Lew Brown sold the Harrodsburg Democrat to the Republicans of Mercer County, who are headed by state auditor Frank P. James. The name of the paper will be changed to the Harrodsburg Republican. This switch gives the 8th Congressional District three Republican newspapers. They are: The Torchlight of Danville, the Pantagraph of Richmond, and the Harrodsburg Republican. Charles T. White will remain as news editor.
75 YEARS AGO - 1934
The district 4-H Club Camp will be at Junction City High. Club members from Boyle, Garrard, Casey, Jessamine, Wayne, Clinton and Pulaski counties will attend. Girls receive instruction in their home practice while boys learn about farm practices. This year, boys also will be given instruction in land measurements. About 300 to 400 club members are expected. They will have games in the afternoon and sing songs and have stunts at night.
The Army came to Danville when 110 men comprising the machine gun detachment of the First Mechanized Cavalry from Fort Knox passed through. They will camp at Gwinn Island. The detachment made the journey to the lake resort in 20 vehicles said to be the latest in army transport equipment. They are called half-track personnel carriers. Lt. Hart, who is in charge, invited all Danvillians to visit the encampment and inspect the new carriers.
The vacant lot between Bonta's hardware store and J.L. Webb's grocery is undergoing a renovation. It has become a tennis court and is attracting a lot of the town's young people.

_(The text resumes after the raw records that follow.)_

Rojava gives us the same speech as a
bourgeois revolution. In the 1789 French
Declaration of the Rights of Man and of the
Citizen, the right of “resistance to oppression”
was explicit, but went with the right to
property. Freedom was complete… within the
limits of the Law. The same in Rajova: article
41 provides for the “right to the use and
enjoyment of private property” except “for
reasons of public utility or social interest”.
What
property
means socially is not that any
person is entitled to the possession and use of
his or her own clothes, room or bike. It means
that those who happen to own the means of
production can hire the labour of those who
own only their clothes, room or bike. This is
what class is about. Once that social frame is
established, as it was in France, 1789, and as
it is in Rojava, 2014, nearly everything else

The Danville City Council voted to investigate the light and power rate of the Kentucky Utilities Co. The council wants to determine if the rates being offered the city under its franchise with the power company are fair. The city wants to decide if the price is fair before its present five-year contract expires.
50 YEARS AGO - 1959
The city of Danville's old Ahrens-Fox fire engine soon will be a collector's item or it will be traded for a new fire wagon. The pumper has been in Danville since 1921. The City Council voted to advertise for bids for a new pumper truck, which should aid in better insurance rates. The city also voted to buy a new payloader for $11,000 to use at the city dump. The loader is used to dig trenches and bury the garbage collected daily.
Reckless drivers with a flare for scratch-off apparently don't mind paying a $10 fine and court costs in Danville. They continues to "buzz," police chief Tom Clark said. Traffic arrests included: six for drunken driving; one for speeding; five for running red lights; three for driving without licenses; and three for loud and unusual noises. Another 501 people received parking tickets.
The Lincoln County Fiscal Court voted to build a new hospital in Stanford. The court plans to place a $350,000 bond issue on the November election ballot. The federal government would match the money. Preliminary plans call for a 40-bed hospital with operating rooms, a laboratory and X-ray room.
25 YEARS AGO - 1984
Plans have been completed for an addition to the Lincoln County Courthouse. It will include offices for the property valuation administrator and county attorney, and an outdoor recreation area for inmates. Judge-Executive Earl Butcher said plans were presented to the Lexington architectural firm of Chrisman, Miller and Woodford. The project will be financed through $25,000 in area development and local funds. The three-level stone and brick structure will match the present building and have 11,000 square feet of space. Fiscal court also is waiting release of a $396,000 state grant to upgrade the jail.
An archaeologist who found a prehistoric Indian relic in Boyle County calls the discovery an exciting find. The spearhead was discovered on property where the city wants to build a water storage tower. Charles Niquet said the site is the only known Paleo-Indian site in a 100-mile radius. Niquet is doing an archaeological survey that is required for the city to receive federal money for the water improvement project.
Farmers are seeking outlets for selling vegetable crops. The reason for the surge of interest in selling vegetables is that farmers can no longer count on a market for burley tobacco, once the unquestioned king of the state's money crop, according to University of Kentucky horticulturist, C.R. Roberts.